Die Sage vom Reißdamm

Das hiesige Vorwerk Reißdamm im Schraden zwischen Elsterwerda und Plessa war in uralten Zeiten eine Wasserburg, die ihren damaligen Standort allerdings mehr nach Merzdorf zu hatte. Auf dieser Burg hauste ein einsamer Ritter, dem die umliegenden Dörfer im Schraden zinspflichtig waren. In jedem Jahre forderte er zu einer gewissen Zeit aus einem dieser fronpflichtigen Dörfer das schönste Mädchen zu seiner Frau. Das war aber bereits schon mehr als dreißig Mal geschehen und die Bewohner der Dörfer waren mit Grimm über dieses Treiben erfüllt, weil keines der dreißig Mädchen jemals wieder zurückgekehrt war. Einmal aber trug sich folgende Geschichte zu: Auf einer einsamen Straße zwischen Merzdorf und Krauschütz zog ein junger Wanderer seines Weges, als ihm kurz vor Krauschütz eine Schar klagender Weiber begegnete.

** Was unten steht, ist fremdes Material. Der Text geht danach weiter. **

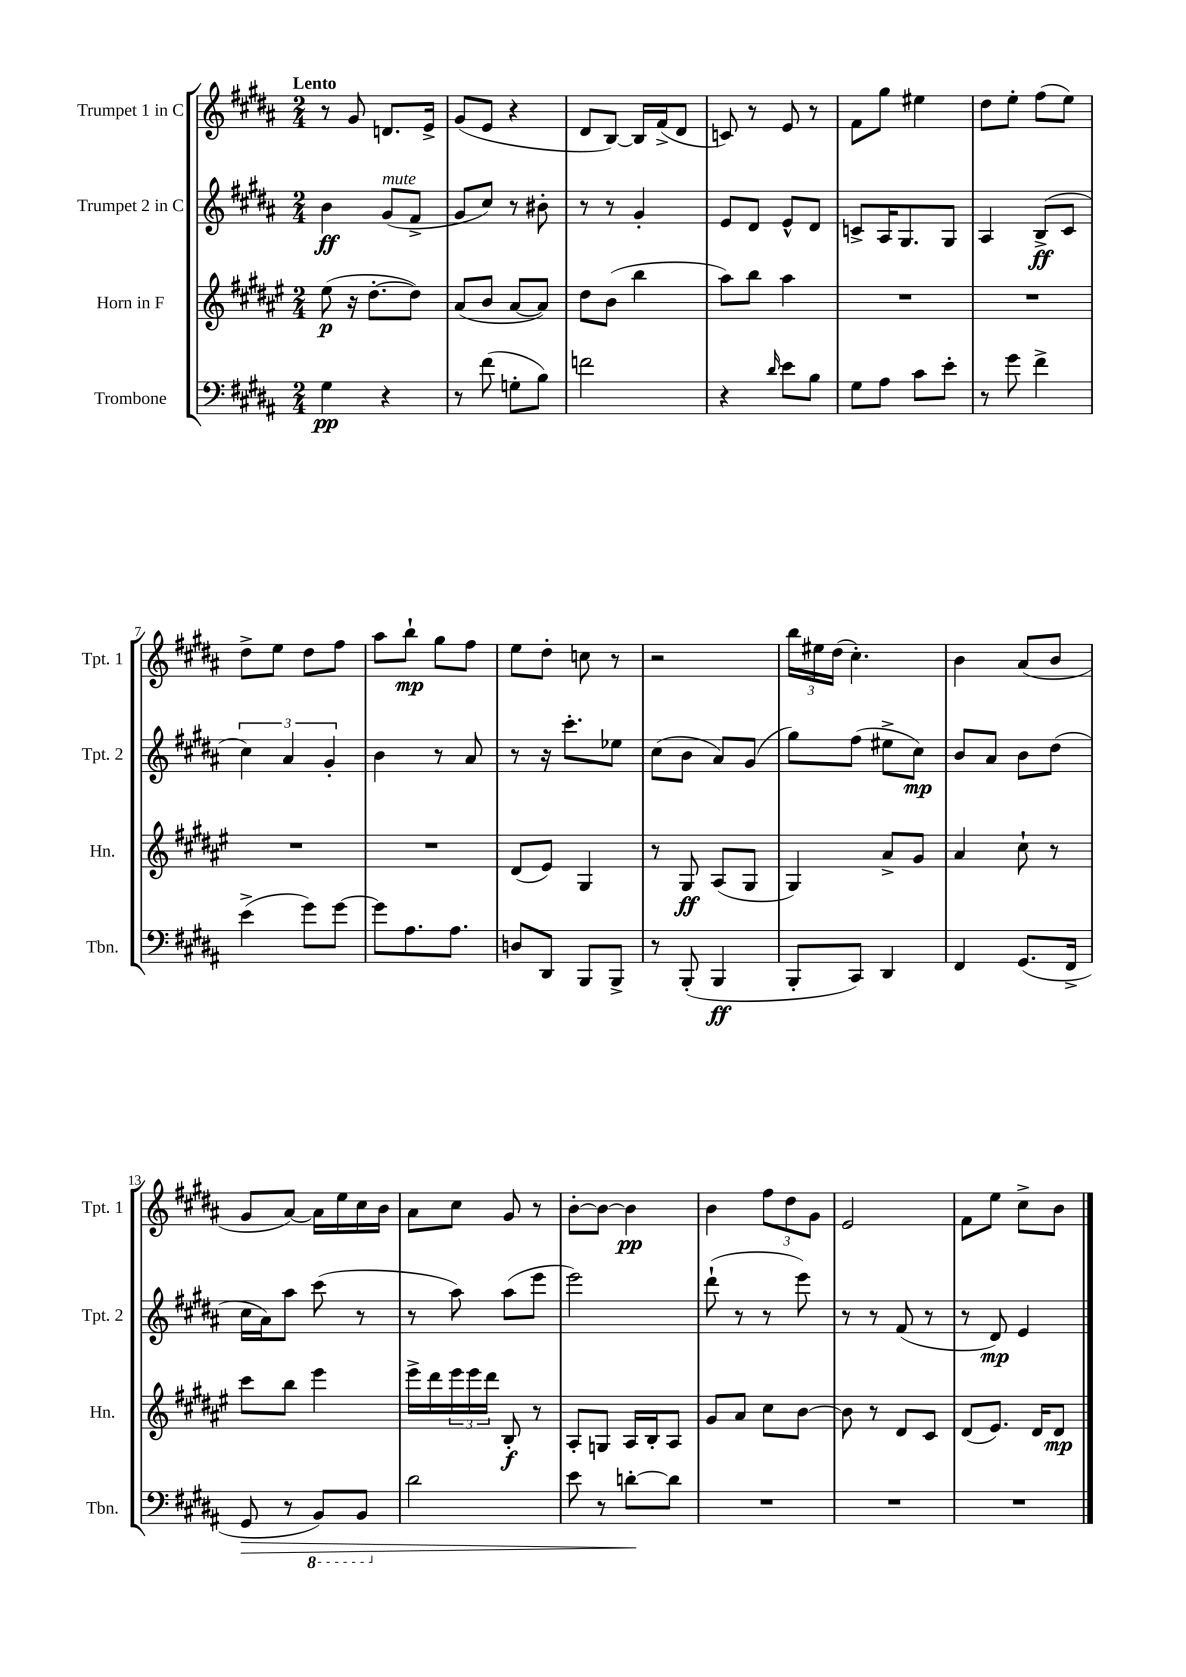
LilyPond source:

<<
\new StaffGroup <<
\new Staff = "s0" \with { instrumentName = "Trumpet 1 in C" shortInstrumentName = "Tpt. 1" } {
    \clef treble \key b \major \numericTimeSignature \time 2/4 \tempo "Lento"
    r8 gis'8 d'8. e'16-> |
    gis'8( e'8 r4 |
    dis'8 b8~) b16 fis'16->( dis'8 |
    c'8) r8 e'8 r8 |
    fis'8 gis''8 eis''4 |
    dis''8 e''8-. fis''8( e''8) |
    dis''8-> e''8 dis''8 fis''8 |
    ais''8 b''8-!\mp gis''8 fis''8 |
    e''8 dis''8-. c''8 r8 |
    r2 |
    \tuplet 3/2 { b''16 eis''16 dis''16( } cis''4.-.) |
    b'4 ais'8( b'8 |
    gis'8 ais'8~) ais'16 e''16 cis''16 b'16 |
    ais'8 cis''8 gis'8 r8 |
    b'8~-. b'8~ b'4\pp |
    b'4 \tuplet 3/2 { fis''8 dis''8 gis'8 } |
    e'2 |
    fis'8 e''8 cis''8-> b'8 \bar "|." |
}
\new Staff = "s1" \with { instrumentName = "Trumpet 2 in C" shortInstrumentName = "Tpt. 2" } {
    \clef treble \key b \major \numericTimeSignature \time 2/4
    b'4\ff gis'8^\markup { \italic "mute" }( fis'8-> |
    gis'8 cis''8) r8 bis'8-. |
    r8 r8 gis'4-. |
    e'8 dis'8 e'8-^ dis'8 |
    c'8-> ais16 gis8. gis8 |
    ais4 b8->\ff( cis'8 |
    \tuplet 3/2 { cis''4) ais'4 gis'4-. } |
    b'4 r8 ais'8 |
    r8 r16 cis'''8.-. ees''8 |
    cis''8( b'8 ais'8) gis'8( |
    gis''8) fis''8( eis''8-> cis''8\mp) |
    b'8 ais'8 b'8 dis''8( |
    cis''16 ais'16) ais''8 cis'''8( r8 |
    r8 ais''8) ais''8( e'''8 |
    e'''2) |
    dis'''8-!( r8 r8 e'''8) |
    r8 r8 fis'8( r8 |
    r8 dis'8\mp) e'4 \bar "|." |
}
\new Staff = "s2" \with { instrumentName = "Horn in F" shortInstrumentName = "Hn." } {
    \clef treble \key fis \major \numericTimeSignature \time 2/4
    eis''8\p( r16 dis''8.~-. dis''8) |
    ais'8( b'8 ais'8~ ais'8) |
    dis''8 b'8( b''4 |
    ais''8) b''8 ais''4 |
    R2 |
    R2 |
    R2 |
    R2 |
    dis'8( eis'8) gis4 |
    r8 gis8\ff ais8( gis8 |
    gis4) ais'8-> gis'8 |
    ais'4 cis''8-! r8 |
    cis'''8 b''8 eis'''4 |
    eis'''16-> dis'''16 \tuplet 3/2 { eis'''16 eis'''16 dis'''16 } b8-.\f r8 |
    ais8-. g8 ais16 b16-. ais8 |
    gis'8 ais'8 cis''8 b'8~ |
    b'8 r8 dis'8 cis'8 |
    dis'8( eis'8.) dis'16 dis'8\mp \bar "|." |
}
\new Staff = "s3" \with { instrumentName = "Trombone" shortInstrumentName = "Tbn." } {
    \clef bass \key b \major \numericTimeSignature \time 2/4
    gis4\pp r4 |
    r8 fis'8( g8-. b8) |
    f'2 |
    r4 \grace { dis'16 } e'8 b8 |
    gis8 ais8 cis'8 e'8-. |
    r8 gis'8 fis'4-> |
    e'4->( gis'8) gis'8~ |
    gis'8 ais8. ais8. |
    d8 dis,8 b,,8 b,,8-> |
    r8 b,,8-.( b,,4\ff |
    b,,8-. cis,8) dis,4 |
    fis,4 gis,8.( fis,16-> |
    gis,8\> r8 \ottava #-1 b,,8) b,,8 \ottava #0 |
    dis'2 |
    e'8 r8 d'8~-.\! d'8 |
    R2 |
    R2 |
    R2 \bar "|." |
}
>>
>>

Nach dem Grund ihres Leides befragt, antworteten die Frauen: „Guter Mann, wer ihr auch seid, helft uns in unserer großen Angst und Not, denn bisher hat noch keiner helfen können.“ Der Wanderer wollte wissen, welche Not sie plage. Da sagten ihm die Weiber: „Es ist wieder die Zeit, wo der finstere Ritter das schönste Mädchen aus unserem Dorfe fordert. Heute abend will er sie holen und auf seine Burg führen. In diesem Elend leben wir von Jahr zu Jahr, denn wir wissen nicht, wo unsere Töchter bleiben.“

Der Fremde bedachte sich eine kurze Zeit und sagte dann, daß er ihnen helfen wird. Er ließ sich genau berichten, wann und auf welchem Wege der Ritter kommt und seinen Raub entführt. Er erfuhr auch, daß die dem Ritter untertänigen Bauern auf dem Wege, den der Ritter benutzt, große Reisigbündel in den Sumpf werfen mußten, damit der Ritter mit seiner schönen Last nicht versank. Die Bauern mußten also einen Damm aus Reisig legen, der heute noch dem Vorwerk Reißdamm seinen Namen gibt.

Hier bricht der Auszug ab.